In this issue, Gladwin et al. exposed 3 sickle cell anemia patients in clinical steady state, and 3 controls, to 2 hours of 80 ppm NO (same concentration but longer exposure time than that used by Head et al.) and found no shift of the O2 equilibrium in sickle cell patients and normal controls. Moreover, they confirmed their metHb determination, obtained with a CO oxymeter with direct spectral analysis: no increase in metHb. Hence, a trivial explanation for the Head et al. findings evaporates. Interestingly, Gladwin et al. found that 0.021% of the Hb was converted to S-nitroso Hb, as confirmed by mass spectroscopy.

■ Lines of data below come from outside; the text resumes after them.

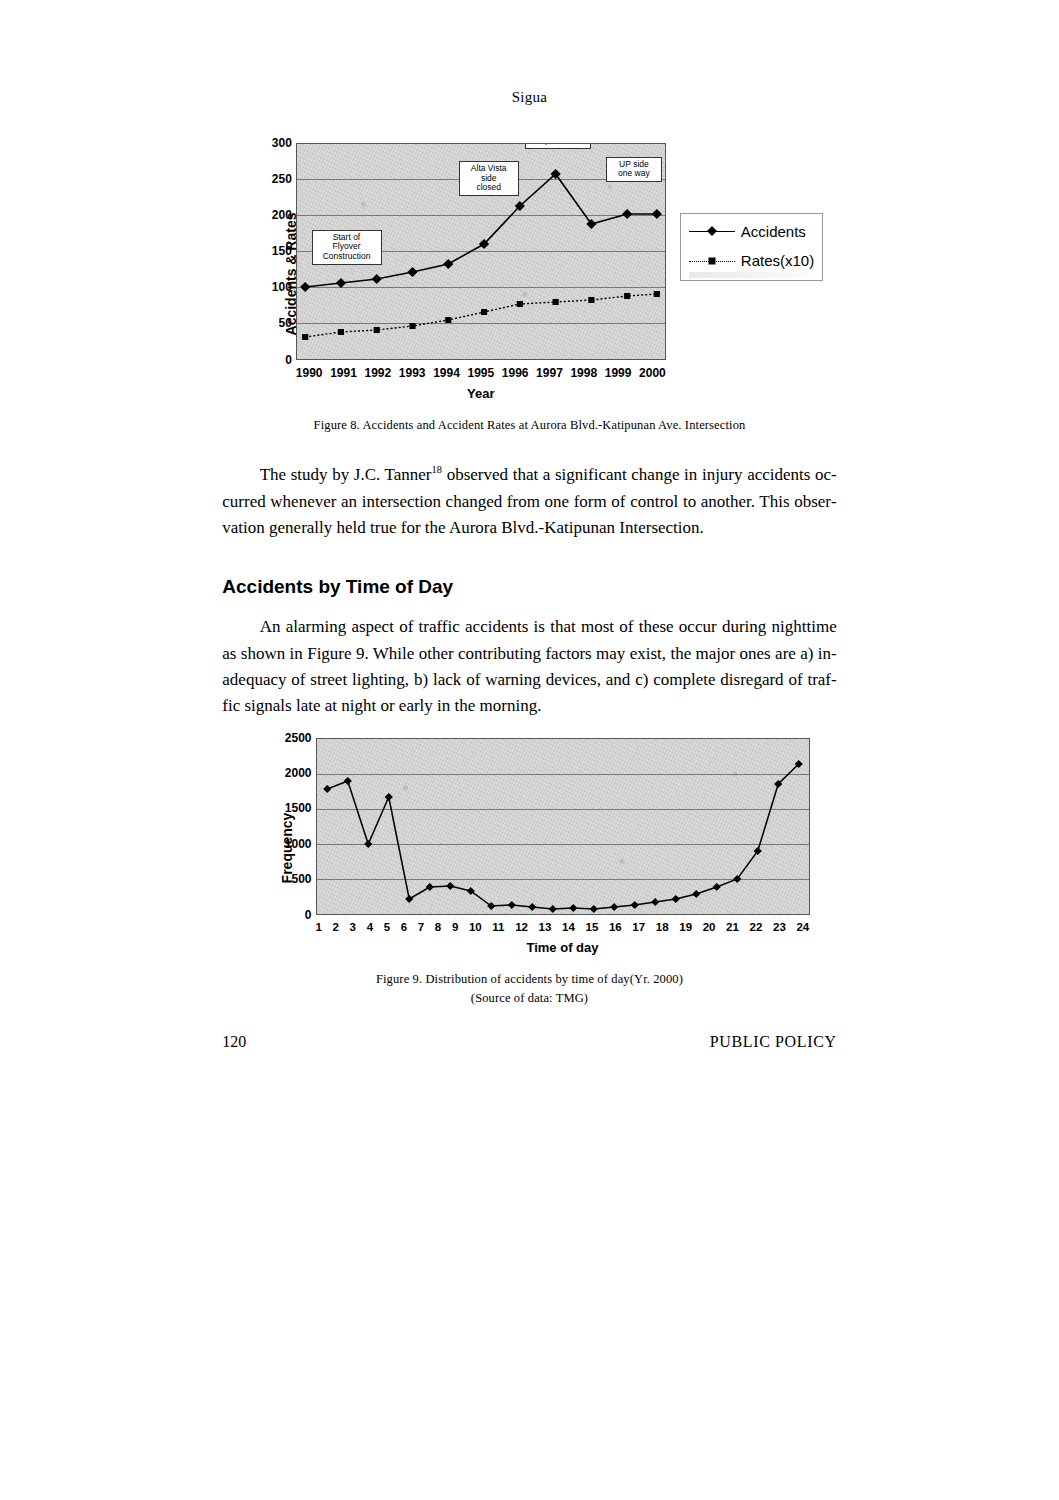Sigua
Accidents & Rates
300 250 200 150 100 50 0
Start of
Flyover
Construction
Alta Vista
side
closed
Flyover in
full
operation
UP side
one way
19901991199219931994199519961997199819992000
Year
Accidents
Rates(x10)
Figure 8. Accidents and Accident Rates at Aurora Blvd.-Katipunan Ave. Intersection
The study by J.C. Tanner18 observed that a significant change in injury accidents occurred whenever an intersection changed from one form of control to another. This observation generally held true for the Aurora Blvd.-Katipunan Intersection.
Accidents by Time of Day
An alarming aspect of traffic accidents is that most of these occur during nighttime as shown in Figure 9. While other contributing factors may exist, the major ones are a) inadequacy of street lighting, b) lack of warning devices, and c) complete disregard of traffic signals late at night or early in the morning.
Frequency
2500 2000 1500 1000 500 0
123456789101112131415161718192021222324
Time of day
Figure 9. Distribution of accidents by time of day(Yr. 2000) (Source of data: TMG)
120 PUBLIC POLICY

How do we explain the discrepancy between these 2 papers? Nothing is obvious, except that there could have been problems in the handling of the samples during experimentation. However, another aspect of NO function is raised in the Gladwin et al. paper. The authors propose that the buildup of S-nitroso Hb could generate NO, which, by vasodilating the microcirculation, could ameliorate sickle cell obstructive disease. This is not a likely possibility, for 2 reasons. First, there is no evidence of NO release from S-nitroso Hb inside of red cells reaching the basal side of the endothelium. Second, and more importantly, there is evidence that the microcirculation is already vasodilated, a finding based on the low peripheral resistance in sickle cell patients (9). There is data on increased expression of eNOS in S + S-Antilles transgenic mice (11), as well as increased eNOS and in vivo vasodilation in the Paszty-Rubin knockout/transgenic mice (12). This phenomenon is compatible with the relative hypotension in sickle cell anemia.
However, we should not lose sight of other potential benefits that breathing NO at low concentrations may hold for sickle cell anemia patients. The bronchodilation effect and the potential vasodilation effect of the lung microcirculation may be useful tools to combat acute chest syndrome, the most frequent fatal complication in young adults with this disease. The lung microcirculation vasoconstricts with hypoxia, in contrast with the rest of the circulation. Aldrich et al. (13) have demonstrated, in an animal model, that this event traps dense sickle red cells and could be a part of the pathophysiological cascade resulting in the potentially fatal acute chest syndrome. One potential problem of this approach could be the copresence of sepsis. Gladwin et al. establish an important new fact: up to 0.021% S-nitroso Hb is not accompanied by changes on the O2 equilibrium curve. This level of Hb S-nitrosylation (compatible with safety) does not inhibit the sickle polymer. Thus, there seems to be no great prospect for NO as an anti-sickling agent per se.